▸ Extract provided:
----

By Stephanie Goedecke, Employment Security Department
This program, launched on Jan. 1 of last year, is one of the first of its kind in the nation. And now it includes people whose employment has been impacted by COVID-19. The new updates allow people who originally did not qualify for benefits because they have had little or no working time during the pandemic to use their pre-shutdown employment to qualify.
PFML is also now more inclusive about who it recognizes as someone’s family. People related by affinity and close association are included. Spouses include domestic partners. A de-facto parent (someone who is raising a child but is not their legal parent) may take this leave to care for a child regardless of whether they have a legal relationship. And there is no cut-off age after which a child would no longer qualify as someone’s child. Similarly, for elder care, an employee may take this leave to care for someone who was effectively a parent to them in their childhood. This relationship also does not have to have been a legal one.
In PFML’s first year, nearly 100,000 families were able to take time off to be there for those they love, according to the Employment Security Department, which administers the PFML program
PFML encourages health and work-life balance by providing employees with up to 12 weeks per year (18 weeks in special circumstances), of partial wage replacement while taking time to care for themselves and people important in their lives. A new parent can more easily afford time off to bond with their baby or newly placed adopted child. If somebody could use a hand after surgery or an accident, a family member can use this leave to be there and care for them. Members of military families can take time to prepare for pre- and post-deployment activities, and for childcare issues related to a family member’s deployment.

----

▸ Data records:
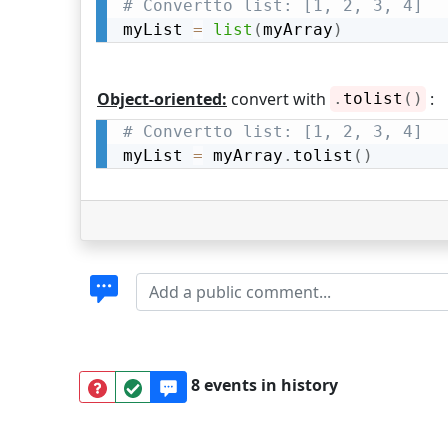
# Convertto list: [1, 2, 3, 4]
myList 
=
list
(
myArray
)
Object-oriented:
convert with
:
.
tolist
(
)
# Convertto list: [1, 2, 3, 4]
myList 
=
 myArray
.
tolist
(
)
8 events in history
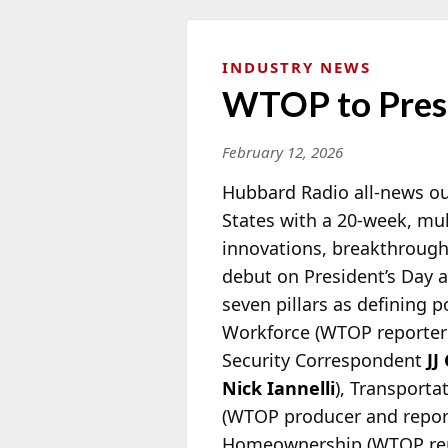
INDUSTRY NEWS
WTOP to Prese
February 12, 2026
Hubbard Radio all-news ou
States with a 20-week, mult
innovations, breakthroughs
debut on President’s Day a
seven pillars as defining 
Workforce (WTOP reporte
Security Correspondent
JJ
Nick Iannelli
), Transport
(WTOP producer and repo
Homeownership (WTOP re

----

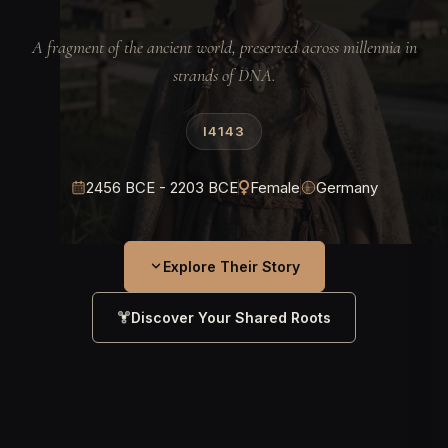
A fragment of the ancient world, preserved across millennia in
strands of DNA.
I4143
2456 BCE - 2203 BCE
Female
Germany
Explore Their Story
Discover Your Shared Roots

----

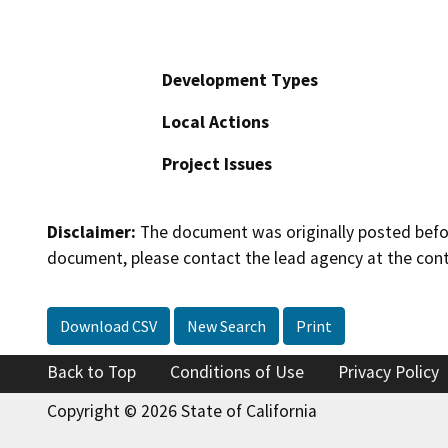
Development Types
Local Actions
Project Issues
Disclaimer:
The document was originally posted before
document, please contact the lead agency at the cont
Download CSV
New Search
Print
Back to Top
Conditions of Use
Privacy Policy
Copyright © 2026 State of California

----

▸ Task statement:
Copy out everything in the PFML article from "In PFML’s first" down to "family member’s deployment.". The rows have no connection to the PFML article.

▸ The completed task:
In PFML’s first year, nearly 100,000 families were able to take time off to be there for those they love, according to the Employment Security Department, which administers the PFML program
PFML encourages health and work-life balance by providing employees with up to 12 weeks per year (18 weeks in special circumstances), of partial wage replacement while taking time to care for themselves and people important in their lives. A new parent can more easily afford time off to bond with their baby or newly placed adopted child. If somebody could use a hand after surgery or an accident, a family member can use this leave to be there and care for them. Members of military families can take time to prepare for pre- and post-deployment activities, and for childcare issues related to a family member’s deployment.